Output every one of the following entries verbatim, keeping each field name, value, and line order unchanged.

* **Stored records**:
__________________________________________________
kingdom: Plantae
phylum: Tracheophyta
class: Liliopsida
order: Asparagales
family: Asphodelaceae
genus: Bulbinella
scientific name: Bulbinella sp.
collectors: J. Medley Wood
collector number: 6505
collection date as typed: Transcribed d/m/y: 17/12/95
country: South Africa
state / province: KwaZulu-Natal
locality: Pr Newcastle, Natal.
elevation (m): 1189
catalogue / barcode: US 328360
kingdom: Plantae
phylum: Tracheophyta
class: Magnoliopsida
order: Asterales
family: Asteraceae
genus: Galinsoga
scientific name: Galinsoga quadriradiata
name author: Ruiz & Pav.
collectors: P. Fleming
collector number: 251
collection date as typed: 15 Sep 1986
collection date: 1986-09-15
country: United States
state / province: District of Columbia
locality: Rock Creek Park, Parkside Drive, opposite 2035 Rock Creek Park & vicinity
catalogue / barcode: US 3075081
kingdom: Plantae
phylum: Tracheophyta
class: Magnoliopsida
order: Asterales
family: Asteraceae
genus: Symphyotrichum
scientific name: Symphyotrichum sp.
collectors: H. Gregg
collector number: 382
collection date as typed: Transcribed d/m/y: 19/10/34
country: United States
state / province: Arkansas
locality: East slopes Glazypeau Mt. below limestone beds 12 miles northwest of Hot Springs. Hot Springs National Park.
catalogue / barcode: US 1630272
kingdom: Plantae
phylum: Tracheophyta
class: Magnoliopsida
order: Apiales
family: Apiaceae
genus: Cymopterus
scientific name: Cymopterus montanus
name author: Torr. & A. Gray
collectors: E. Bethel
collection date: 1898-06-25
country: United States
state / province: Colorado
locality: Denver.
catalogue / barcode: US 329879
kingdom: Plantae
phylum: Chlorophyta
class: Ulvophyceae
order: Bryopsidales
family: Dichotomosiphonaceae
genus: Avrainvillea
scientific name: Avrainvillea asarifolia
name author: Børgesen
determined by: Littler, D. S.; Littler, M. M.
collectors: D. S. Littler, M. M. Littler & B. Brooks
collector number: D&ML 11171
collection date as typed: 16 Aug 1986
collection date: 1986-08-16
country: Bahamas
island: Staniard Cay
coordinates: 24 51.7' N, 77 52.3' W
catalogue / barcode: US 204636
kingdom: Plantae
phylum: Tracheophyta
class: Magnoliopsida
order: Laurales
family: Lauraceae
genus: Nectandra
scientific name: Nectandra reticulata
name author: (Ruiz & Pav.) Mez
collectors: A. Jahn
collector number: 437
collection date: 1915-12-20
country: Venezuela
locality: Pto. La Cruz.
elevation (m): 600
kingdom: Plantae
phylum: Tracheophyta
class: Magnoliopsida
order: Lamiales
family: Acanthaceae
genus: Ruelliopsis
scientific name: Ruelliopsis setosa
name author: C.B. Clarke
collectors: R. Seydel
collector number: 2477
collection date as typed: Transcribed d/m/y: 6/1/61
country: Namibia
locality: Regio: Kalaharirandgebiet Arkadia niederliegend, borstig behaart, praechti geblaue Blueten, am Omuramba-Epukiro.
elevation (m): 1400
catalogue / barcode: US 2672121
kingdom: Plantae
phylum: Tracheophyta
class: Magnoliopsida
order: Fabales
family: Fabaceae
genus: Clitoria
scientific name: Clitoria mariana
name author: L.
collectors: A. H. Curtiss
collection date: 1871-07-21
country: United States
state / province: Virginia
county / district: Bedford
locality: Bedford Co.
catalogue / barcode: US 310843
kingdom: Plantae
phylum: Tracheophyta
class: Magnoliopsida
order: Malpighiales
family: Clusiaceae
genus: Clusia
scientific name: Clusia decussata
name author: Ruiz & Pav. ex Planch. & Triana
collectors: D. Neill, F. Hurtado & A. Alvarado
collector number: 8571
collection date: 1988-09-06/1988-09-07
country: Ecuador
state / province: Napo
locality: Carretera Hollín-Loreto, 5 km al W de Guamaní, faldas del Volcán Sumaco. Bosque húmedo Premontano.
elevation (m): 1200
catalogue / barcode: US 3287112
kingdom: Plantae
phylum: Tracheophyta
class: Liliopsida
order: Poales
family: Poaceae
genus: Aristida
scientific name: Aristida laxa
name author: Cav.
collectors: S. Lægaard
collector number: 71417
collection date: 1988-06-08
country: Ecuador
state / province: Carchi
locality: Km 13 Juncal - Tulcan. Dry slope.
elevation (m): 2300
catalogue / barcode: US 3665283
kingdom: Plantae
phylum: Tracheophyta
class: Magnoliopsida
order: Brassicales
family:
__________________________________________________
* **OUTPUT OF THE EXERCISE**:
kingdom: Plantae
phylum: Tracheophyta
class: Liliopsida
order: Asparagales
family: Asphodelaceae
genus: Bulbinella
scientific name: Bulbinella sp.
collectors: J. Medley Wood
collector number: 6505
collection date as typed: Transcribed d/m/y: 17/12/95
country: South Africa
state / province: KwaZulu-Natal
locality: Pr Newcastle, Natal.
elevation (m): 1189
catalogue / barcode: US 328360
kingdom: Plantae
phylum: Tracheophyta
class: Magnoliopsida
order: Asterales
family: Asteraceae
genus: Galinsoga
scientific name: Galinsoga quadriradiata
name author: Ruiz & Pav.
collectors: P. Fleming
collector number: 251
collection date as typed: 15 Sep 1986
collection date: 1986-09-15
country: United States
state / province: District of Columbia
locality: Rock Creek Park, Parkside Drive, opposite 2035 Rock Creek Park & vicinity
catalogue / barcode: US 3075081
kingdom: Plantae
phylum: Tracheophyta
class: Magnoliopsida
order: Asterales
family: Asteraceae
genus: Symphyotrichum
scientific name: Symphyotrichum sp.
collectors: H. Gregg
collector number: 382
collection date as typed: Transcribed d/m/y: 19/10/34
country: United States
state / province: Arkansas
locality: East slopes Glazypeau Mt. below limestone beds 12 miles northwest of Hot Springs. Hot Springs National Park.
catalogue / barcode: US 1630272
kingdom: Plantae
phylum: Tracheophyta
class: Magnoliopsida
order: Apiales
family: Apiaceae
genus: Cymopterus
scientific name: Cymopterus montanus
name author: Torr. & A. Gray
collectors: E. Bethel
collection date: 1898-06-25
country: United States
state / province: Colorado
locality: Denver.
catalogue / barcode: US 329879
kingdom: Plantae
phylum: Chlorophyta
class: Ulvophyceae
order: Bryopsidales
family: Dichotomosiphonaceae
genus: Avrainvillea
scientific name: Avrainvillea asarifolia
name author: Børgesen
determined by: Littler, D. S.; Littler, M. M.
collectors: D. S. Littler, M. M. Littler & B. Brooks
collector number: D&ML 11171
collection date as typed: 16 Aug 1986
collection date: 1986-08-16
country: Bahamas
island: Staniard Cay
coordinates: 24 51.7' N, 77 52.3' W
catalogue / barcode: US 204636
kingdom: Plantae
phylum: Tracheophyta
class: Magnoliopsida
order: Laurales
family: Lauraceae
genus: Nectandra
scientific name: Nectandra reticulata
name author: (Ruiz & Pav.) Mez
collectors: A. Jahn
collector number: 437
collection date: 1915-12-20
country: Venezuela
locality: Pto. La Cruz.
elevation (m): 600
kingdom: Plantae
phylum: Tracheophyta
class: Magnoliopsida
order: Lamiales
family: Acanthaceae
genus: Ruelliopsis
scientific name: Ruelliopsis setosa
name author: C.B. Clarke
collectors: R. Seydel
collector number: 2477
collection date as typed: Transcribed d/m/y: 6/1/61
country: Namibia
locality: Regio: Kalaharirandgebiet Arkadia niederliegend, borstig behaart, praechti geblaue Blueten, am Omuramba-Epukiro.
elevation (m): 1400
catalogue / barcode: US 2672121
kingdom: Plantae
phylum: Tracheophyta
class: Magnoliopsida
order: Fabales
family: Fabaceae
genus: Clitoria
scientific name: Clitoria mariana
name author: L.
collectors: A. H. Curtiss
collection date: 1871-07-21
country: United States
state / province: Virginia
county / district: Bedford
locality: Bedford Co.
catalogue / barcode: US 310843
kingdom: Plantae
phylum: Tracheophyta
class: Magnoliopsida
order: Malpighiales
family: Clusiaceae
genus: Clusia
scientific name: Clusia decussata
name author: Ruiz & Pav. ex Planch. & Triana
collectors: D. Neill, F. Hurtado & A. Alvarado
collector number: 8571
collection date: 1988-09-06/1988-09-07
country: Ecuador
state / province: Napo
locality: Carretera Hollín-Loreto, 5 km al W de Guamaní, faldas del Volcán Sumaco. Bosque húmedo Premontano.
elevation (m): 1200
catalogue / barcode: US 3287112
kingdom: Plantae
phylum: Tracheophyta
class: Liliopsida
order: Poales
family: Poaceae
genus: Aristida
scientific name: Aristida laxa
name author: Cav.
collectors: S. Lægaard
collector number: 71417
collection date: 1988-06-08
country: Ecuador
state / province: Carchi
locality: Km 13 Juncal - Tulcan. Dry slope.
elevation (m): 2300
catalogue / barcode: US 3665283
kingdom: Plantae
phylum: Tracheophyta
class: Magnoliopsida
order: Brassicales
family:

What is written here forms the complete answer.